[DOCUMENT SEGMENT — start]

Meet the new ESPhil PhD candidate: Sara Madera Gomez

Sara Madera Gomez is a new PhD candidate at Erasmus School of Philosophy. We would like to welcome Sara in the ESPhil community and would like to introduce her.

Where are you from? 

I was born in Quito-Ecuador in 1992. I lived there my whole life until I moved to Edinburgh in 2018 to studied my Master. I like dogs, coffee, running, climbing and Russian Literature, among other things. Big Star Wars fan.

 Where did you do your studies/What did you study?

I did my BA in Ecuador, in Philosophy and Education, my thesis was about Martin Heidegger and the concept of emptiness in art. And I just finished my MSc in Philosophy last year at the University of Edinburgh. My thesis was about Descartes and Leibniz on the concept of vacuum. 

Why did you choose Erasmus School of Philosophy to do your PhD?

I wanted to work on Spinoza for my PhD, so I though that the Netherlands was the perfect place to do it. And I chose ESPHIL at EUR because it is home of many renowned specialists in Early Modern Philosophy in general, so I knew that my research was going to be well supervised. Besides, even though the department has many scholars (I keep meeting new people every day) I could felt from the interview that there is a strong community bond among everyone, which is very important in Academia and that it is difficult to find in bigger departments.

 What is your research about?

My research will deal with the concept of non-human animal nature in the philosophies of Spinoza and Leibniz. The main objective is to carry out a comparative historical analysis of these notions, in the light of the applications that contemporary ecosophies such as those of Arne Naess and Pauline Phemister make on the Spinoist and Leibnizian systems.

What are your expectations of the PhD?

I consider the PhD to be like a long-distance race where you have to adapt patiently and make adjustments throughout the route. My expectations are basically related to learning. From the beginning I have realized that all the notions I developed in the Master's program will be disrupted and will have to be readjusted, so I hope to re-learn how to organize my time, select priorities and establish the right amount of coffee to work during the day but sleep at night!

 What are your first impressions of the Erasmus University and the city Rotterdam?

I have always lived in cities full of old buildings, both Quito and Edinburgh have stone streets, castles and alleys everywhere. So coming to Rotterdam and finding a hyper-modern city has made me wonder about history and time, I think the city is proof that history can be lived in different ways and that the past is reinterpreted from new perspectives. I think that the campus is also aligned with the city, and in that sense I really like its versatility and the use of colours. It's also wonderful that they have so many coffee stations!

[DOCUMENT SEGMENT — finish]
[DATA SECTION — start]

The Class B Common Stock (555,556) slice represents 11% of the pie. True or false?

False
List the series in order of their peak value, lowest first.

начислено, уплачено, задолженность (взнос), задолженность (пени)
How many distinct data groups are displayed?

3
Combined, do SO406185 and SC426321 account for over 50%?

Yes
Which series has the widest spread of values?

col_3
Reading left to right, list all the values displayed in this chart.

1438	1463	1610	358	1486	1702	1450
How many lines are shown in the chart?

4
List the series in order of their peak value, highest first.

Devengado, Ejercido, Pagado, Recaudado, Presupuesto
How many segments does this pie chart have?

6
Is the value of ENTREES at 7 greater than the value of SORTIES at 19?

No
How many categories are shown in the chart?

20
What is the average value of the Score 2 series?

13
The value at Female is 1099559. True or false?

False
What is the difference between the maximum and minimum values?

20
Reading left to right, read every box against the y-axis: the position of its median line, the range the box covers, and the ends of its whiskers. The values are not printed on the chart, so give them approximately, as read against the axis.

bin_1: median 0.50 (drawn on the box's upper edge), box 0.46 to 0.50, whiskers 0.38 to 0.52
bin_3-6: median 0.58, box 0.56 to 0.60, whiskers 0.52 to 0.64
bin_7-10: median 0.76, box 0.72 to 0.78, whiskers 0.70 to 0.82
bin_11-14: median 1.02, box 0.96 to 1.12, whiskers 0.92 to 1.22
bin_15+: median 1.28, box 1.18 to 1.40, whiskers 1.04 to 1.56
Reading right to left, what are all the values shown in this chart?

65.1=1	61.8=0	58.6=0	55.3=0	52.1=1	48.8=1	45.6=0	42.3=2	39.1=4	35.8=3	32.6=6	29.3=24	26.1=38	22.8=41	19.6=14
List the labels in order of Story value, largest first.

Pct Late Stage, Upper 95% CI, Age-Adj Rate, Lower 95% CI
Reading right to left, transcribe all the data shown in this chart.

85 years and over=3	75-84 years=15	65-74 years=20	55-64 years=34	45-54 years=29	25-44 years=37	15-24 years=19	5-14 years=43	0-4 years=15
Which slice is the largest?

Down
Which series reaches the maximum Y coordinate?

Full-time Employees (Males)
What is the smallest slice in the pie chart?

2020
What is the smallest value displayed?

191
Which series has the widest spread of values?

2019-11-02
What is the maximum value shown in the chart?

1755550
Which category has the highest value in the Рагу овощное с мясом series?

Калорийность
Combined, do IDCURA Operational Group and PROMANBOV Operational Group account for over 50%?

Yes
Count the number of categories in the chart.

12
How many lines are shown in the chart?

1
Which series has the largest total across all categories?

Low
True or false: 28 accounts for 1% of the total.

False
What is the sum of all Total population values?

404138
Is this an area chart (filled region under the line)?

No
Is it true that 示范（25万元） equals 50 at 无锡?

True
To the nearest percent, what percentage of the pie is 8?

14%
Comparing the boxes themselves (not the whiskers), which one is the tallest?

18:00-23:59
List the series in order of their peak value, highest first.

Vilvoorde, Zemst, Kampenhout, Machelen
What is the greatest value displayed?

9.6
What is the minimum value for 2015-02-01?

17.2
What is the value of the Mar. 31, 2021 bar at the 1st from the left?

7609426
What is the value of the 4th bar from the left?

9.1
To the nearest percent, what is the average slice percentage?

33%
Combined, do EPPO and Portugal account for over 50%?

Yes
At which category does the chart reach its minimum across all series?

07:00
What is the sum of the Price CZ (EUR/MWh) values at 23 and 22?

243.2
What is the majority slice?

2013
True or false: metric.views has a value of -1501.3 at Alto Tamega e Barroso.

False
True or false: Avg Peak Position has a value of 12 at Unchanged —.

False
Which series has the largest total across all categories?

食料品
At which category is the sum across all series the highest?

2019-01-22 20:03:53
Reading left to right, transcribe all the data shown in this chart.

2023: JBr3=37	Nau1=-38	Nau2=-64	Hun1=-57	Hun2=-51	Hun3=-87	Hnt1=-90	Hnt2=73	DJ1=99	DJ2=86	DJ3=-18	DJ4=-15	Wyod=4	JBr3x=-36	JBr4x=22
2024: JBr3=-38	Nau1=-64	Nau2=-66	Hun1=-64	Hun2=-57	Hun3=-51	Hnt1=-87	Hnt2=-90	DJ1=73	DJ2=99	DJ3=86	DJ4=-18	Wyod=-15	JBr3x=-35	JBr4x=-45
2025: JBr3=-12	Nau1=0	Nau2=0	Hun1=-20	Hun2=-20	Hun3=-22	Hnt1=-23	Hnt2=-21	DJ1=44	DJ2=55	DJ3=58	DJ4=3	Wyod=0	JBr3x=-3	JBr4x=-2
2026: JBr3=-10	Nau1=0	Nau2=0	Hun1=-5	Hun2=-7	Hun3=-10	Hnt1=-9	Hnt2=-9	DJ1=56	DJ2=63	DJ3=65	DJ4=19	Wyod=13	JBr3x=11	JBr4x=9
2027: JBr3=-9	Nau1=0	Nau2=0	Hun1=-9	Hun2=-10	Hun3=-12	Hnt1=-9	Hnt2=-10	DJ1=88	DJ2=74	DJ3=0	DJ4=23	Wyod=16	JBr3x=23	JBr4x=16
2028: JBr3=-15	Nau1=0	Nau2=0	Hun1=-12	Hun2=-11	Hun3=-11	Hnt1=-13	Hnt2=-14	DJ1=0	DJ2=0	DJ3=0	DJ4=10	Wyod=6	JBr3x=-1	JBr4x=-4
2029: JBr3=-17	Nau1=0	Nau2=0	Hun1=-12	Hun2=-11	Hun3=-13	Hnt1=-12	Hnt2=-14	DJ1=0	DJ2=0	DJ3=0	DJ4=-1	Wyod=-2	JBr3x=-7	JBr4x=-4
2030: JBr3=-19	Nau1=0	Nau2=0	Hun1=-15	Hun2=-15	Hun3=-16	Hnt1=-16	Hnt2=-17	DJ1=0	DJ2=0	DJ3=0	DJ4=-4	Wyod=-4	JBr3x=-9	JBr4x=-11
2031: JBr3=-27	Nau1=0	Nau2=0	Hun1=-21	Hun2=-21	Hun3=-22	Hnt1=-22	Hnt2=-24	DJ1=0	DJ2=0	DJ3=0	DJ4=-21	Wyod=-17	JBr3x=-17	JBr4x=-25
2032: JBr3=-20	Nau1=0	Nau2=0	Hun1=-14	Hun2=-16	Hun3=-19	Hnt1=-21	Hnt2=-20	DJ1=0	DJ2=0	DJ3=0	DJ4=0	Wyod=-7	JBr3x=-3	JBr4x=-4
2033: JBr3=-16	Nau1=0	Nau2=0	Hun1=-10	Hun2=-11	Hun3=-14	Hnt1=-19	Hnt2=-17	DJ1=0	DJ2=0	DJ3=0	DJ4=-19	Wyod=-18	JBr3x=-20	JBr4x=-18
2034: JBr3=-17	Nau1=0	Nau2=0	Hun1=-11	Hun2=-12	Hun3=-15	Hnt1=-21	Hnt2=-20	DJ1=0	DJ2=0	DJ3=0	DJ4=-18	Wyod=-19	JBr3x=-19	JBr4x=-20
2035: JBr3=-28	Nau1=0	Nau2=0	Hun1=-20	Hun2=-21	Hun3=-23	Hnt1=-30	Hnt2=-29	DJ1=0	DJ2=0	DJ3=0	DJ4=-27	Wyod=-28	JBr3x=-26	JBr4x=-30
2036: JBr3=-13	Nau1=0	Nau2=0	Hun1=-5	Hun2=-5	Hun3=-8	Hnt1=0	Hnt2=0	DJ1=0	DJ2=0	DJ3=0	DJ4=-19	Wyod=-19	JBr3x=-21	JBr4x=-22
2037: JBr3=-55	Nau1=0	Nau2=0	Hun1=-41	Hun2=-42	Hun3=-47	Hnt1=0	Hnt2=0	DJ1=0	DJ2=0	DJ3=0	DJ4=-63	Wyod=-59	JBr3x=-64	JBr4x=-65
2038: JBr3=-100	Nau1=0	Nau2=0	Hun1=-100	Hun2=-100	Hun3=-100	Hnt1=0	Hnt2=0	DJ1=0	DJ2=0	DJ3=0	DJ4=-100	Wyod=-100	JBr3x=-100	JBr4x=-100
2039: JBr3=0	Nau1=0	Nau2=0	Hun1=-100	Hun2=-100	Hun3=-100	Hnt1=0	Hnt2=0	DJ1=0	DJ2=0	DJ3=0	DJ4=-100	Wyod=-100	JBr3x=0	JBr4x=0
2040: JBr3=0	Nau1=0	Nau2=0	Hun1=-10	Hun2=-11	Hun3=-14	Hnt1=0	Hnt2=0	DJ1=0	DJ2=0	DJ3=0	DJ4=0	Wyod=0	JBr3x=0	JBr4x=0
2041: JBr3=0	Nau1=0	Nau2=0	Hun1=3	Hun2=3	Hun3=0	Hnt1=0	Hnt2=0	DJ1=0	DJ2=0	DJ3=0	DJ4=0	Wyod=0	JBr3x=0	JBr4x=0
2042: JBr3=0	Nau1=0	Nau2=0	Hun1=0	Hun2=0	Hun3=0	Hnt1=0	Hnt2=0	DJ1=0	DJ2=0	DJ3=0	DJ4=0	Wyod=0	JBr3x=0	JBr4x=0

[DATA SECTION — finish]

LIST OF TASKS
• a. Answer these about the interview:
(i) In what year did Sara move to Edinburgh?
(ii) What was the subject of her BA thesis?
(iii) Which two philosophers' ideas of non-human animal nature will her research compare?
• b. Can you quote the part of the interview that opens with the words containing "What are your expectations" and closes with "sleep at night!"?
Ignore the data here.

PER-TASK OUTPUTS
• a.
(i) 2018
(ii) Martin Heidegger and the concept of emptiness in art
(iii) Spinoza and Leibniz

• b.
What are your expectations of the PhD?

I consider the PhD to be like a long-distance race where you have to adapt patiently and make adjustments throughout the route. My expectations are basically related to learning. From the beginning I have realized that all the notions I developed in the Master's program will be disrupted and will have to be readjusted, so I hope to re-learn how to organize my time, select priorities and establish the right amount of coffee to work during the day but sleep at night!